2026 Proffered Presentations
S051: ESTABLISHING THE UTILITY OF DEEP LEARNING FOR H&E-BASED MENINGIOMA MOLECULAR CLASSIFICATION AND OUTCOME PREDICTION
Alex Landry1; Farshad Nassiri1; Leeor Yefet1; H Lalchungnunga2; Eldad Shulman2; Justin Wang1; Yosef Ellenbogen1; Chloe Gui1; Andrew Ajisebutu1; Vikas Patil1; Jeff Liu1; Qingxia Wei1; Olivia Singh1; Julio Sosa1; Sheila Mansouri1; Shihao Ma1; Bo Wang1; Aditya Raghunathan3; Andrew Gao1; Eytan Ruppin2; Kenneth Aldape2; Gelareh Zadeh3; 1University of Toronto; 2National Cancer Institute; 3Mayo Clinic
Background: The introduction of genomic profiling as a tool for molecular classification and outcome prediction has revolutionized the care of patients with brain tumors. Artificial intelligence (AI) provides advanced avenues to convert complex genomic information into routinely available patient-level information. In this study, we leverage deep learning to demonstrate that H&E can robustly characterize the molecular subtypes, risk groups, and salient chromosomal copy number alterations of the most common brain tumor, meningioma.

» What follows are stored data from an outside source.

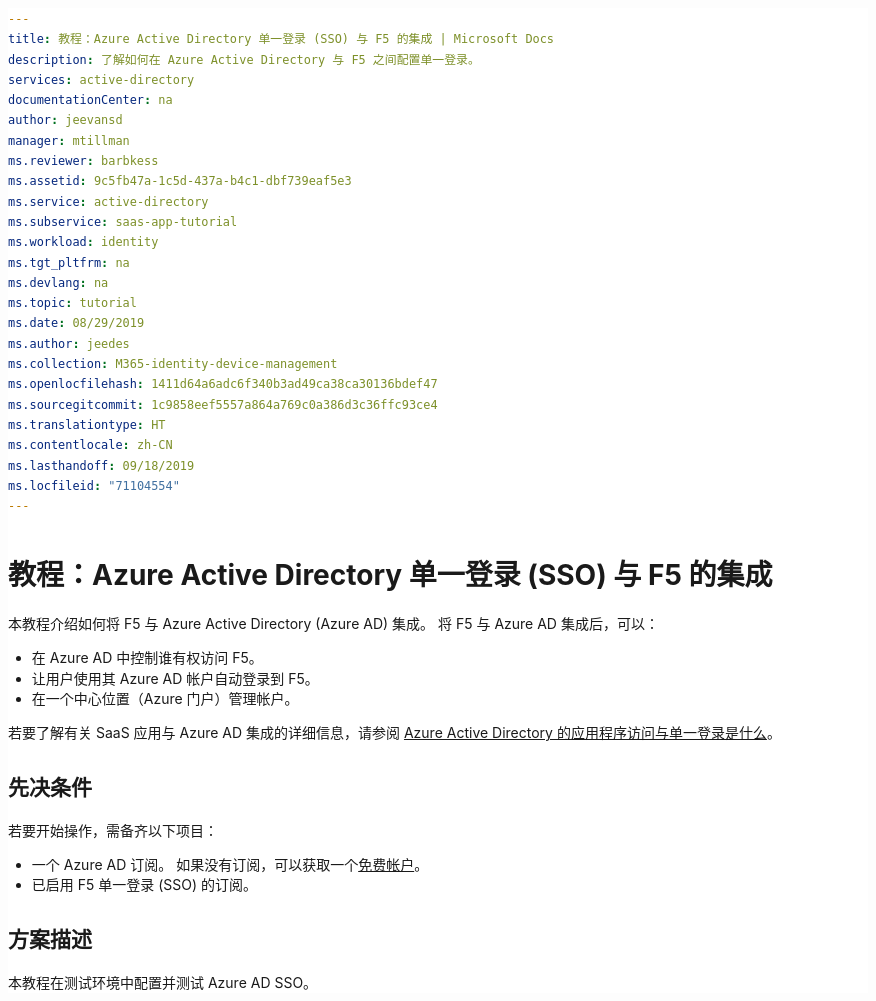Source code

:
 ```yaml
---
title: 教程：Azure Active Directory 单一登录 (SSO) 与 F5 的集成 | Microsoft Docs
description: 了解如何在 Azure Active Directory 与 F5 之间配置单一登录。
services: active-directory
documentationCenter: na
author: jeevansd
manager: mtillman
ms.reviewer: barbkess
ms.assetid: 9c5fb47a-1c5d-437a-b4c1-dbf739eaf5e3
ms.service: active-directory
ms.subservice: saas-app-tutorial
ms.workload: identity
ms.tgt_pltfrm: na
ms.devlang: na
ms.topic: tutorial
ms.date: 08/29/2019
ms.author: jeedes
ms.collection: M365-identity-device-management
ms.openlocfilehash: 1411d64a6adc6f340b3ad49ca38ca30136bdef47
ms.sourcegitcommit: 1c9858eef5557a864a769c0a386d3c36ffc93ce4
ms.translationtype: HT
ms.contentlocale: zh-CN
ms.lasthandoff: 09/18/2019
ms.locfileid: "71104554"
---
```

# <a name="tutorial-azure-active-directory-single-sign-on-sso-integration-with-f5"></a>教程：Azure Active Directory 单一登录 (SSO) 与 F5 的集成

本教程介绍如何将 F5 与 Azure Active Directory (Azure AD) 集成。 将 F5 与 Azure AD 集成后，可以：

* 在 Azure AD 中控制谁有权访问 F5。
* 让用户使用其 Azure AD 帐户自动登录到 F5。
* 在一个中心位置（Azure 门户）管理帐户。

若要了解有关 SaaS 应用与 Azure AD 集成的详细信息，请参阅 [Azure Active Directory 的应用程序访问与单一登录是什么](https://docs.microsoft.com/azure/active-directory/active-directory-appssoaccess-whatis)。

## <a name="prerequisites"></a>先决条件

若要开始操作，需备齐以下项目：

* 一个 Azure AD 订阅。 如果没有订阅，可以获取一个[免费帐户](https://azure.microsoft.com/free/)。
* 已启用 F5 单一登录 (SSO) 的订阅。

## <a name="scenario-description"></a>方案描述

本教程在测试环境中配置并测试 Azure AD SSO。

Methods: We created an invaluable cohort of 605 meningioma cases with paired DNA methylation and matched digitized H&E images, with additional clinical validation generated using 67 WHO grade 2 meningiomas after gross total resection. We trained and validated five dedicated deep learning models to predict molecular classification of meningiomas (MGs), relevant chromosomal arm aneuploidies (1p loss, 1q gain, 22q loss), and DNA methylation-based 5-year progression free survival risk group (high vs low) using H&E alone. AUROCs and balanced accuracy were used to assess classifier performance and differences between risk-group-specific PFS were compared using the log-rank test.
Results: Our deep learning classifier achieved balanced accuracies of 87-97% for predicting MGs of meningiomas. Similar performance was achieved in the prediction of chromosomal aneuploidies. Our dedicated outcome prediction model was remarkably prognostic even when adjusting for WHO grade, extent of resection, and age (HR 3.49, 95% CI 1.54-7.91, p = 0.003), demonstrating the clear and immediate translational value of deep learning in this context. Beyond this direct translational utility, the generated AI models also provide novel insights into group-specific molecular heterogeneity which have not been detected using bulk genomic approaches to date.
Conclusions: This work is the first to demonstrate the ability to apply deep learning models that can, beyond diagnosis, determine molecular subtypes and predict outcomes in a single brain tumour entity (meningioma) using H&E alone, which to date is only possible using resource-intensive genomic profiling. It further demonstrates the broad clinical utility of applying AI modelling to readily available H&E to democratize access to genomic information globally.